How to download Nokia phone firmware files using Nokia Software Recovery Tool?

  • Download latest version of NSRT from here and install in your computer (compatible with Windows 7 or later OS)
  • Launch NSRT and connect your Nokia phone (in switch ON condition) with computer using USB data cable
    Wait for a while as NSRT detects the phone – it will show phone details at the left side and latest available phone software at the right-hand side
  • Click “Install” button – read and agree to the terms – NSRT will start downloading firmware files – wait for the download process to complete
  • If you just want to download the firmware files (and not want to flash the phone) then keep an eye over the download process and disconnect the phone just when the download finishes.
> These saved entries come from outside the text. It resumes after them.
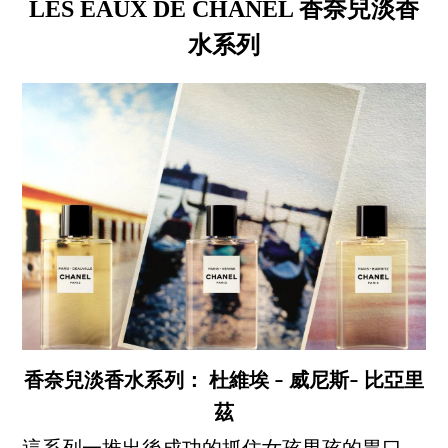
LES EAUX DE CHANEL 香奈兒淡香
水系列
香奈兒淡香水系列： 杜維埃 – 威尼斯– 比亞里
茲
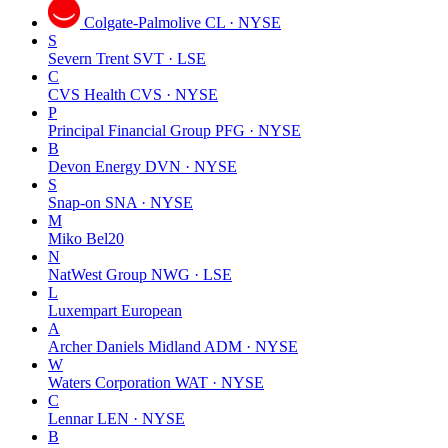
Colgate-Palmolive
CL · NYSE
S
Severn Trent
SVT · LSE
C
CVS Health
CVS · NYSE
P
Principal Financial Group
PFG · NYSE
B
Devon Energy
DVN · NYSE
S
Snap-on
SNA · NYSE
M
Miko
Bel20
N
NatWest Group
NWG · LSE
L
Luxempart
European
A
Archer Daniels Midland
ADM · NYSE
W
Waters Corporation
WAT · NYSE
C
Lennar
LEN · NYSE
B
Otherwise NSRT will start flashing the phone soon after the download process.

You may then use these files later on to flash your phone via NSRT (or any other such software like Phoenix Service Software) in offline mode.

Thanks to DigiPassion for spotting this welcome news. By the way, the 'here' link above is directly to the .exe file for Windows, so wait until you're on the PC that you're going to use until you hit it.

Reports are in that only Symbian^3/Anna/Belle (upwards) devices are supported. So nothing for S60 5th Edition and before. At least, not yet.

Not being able to 'recover' a messed up phone was a major pain in the Symbian world over the last year and many times I had to point people towards the Delight custom firmware pages. Delight is only available for a handful of phones and, of course, it's not exactly 'stock', so it's good to see that the official OS images are all back now online. Many people, including me back in 2014, had been downloading and stockpiling certain device firmware images 'just in case', but it seems now that this archiving wasn't necessary and that Microsoft still has every image needed.

Of course, none of this helps fix other holes in Symbian's operation in late 2016, with gaps developing for social services, email, web browsing, and so on. There ARE workarounds for some things, feel free to share any of your favourite tips below or in an article submission to AAS. In an ideal world, I'd write them up myself, but I've moved on to Windows 10 Mobile and Android for my primary devices. C'est la vie.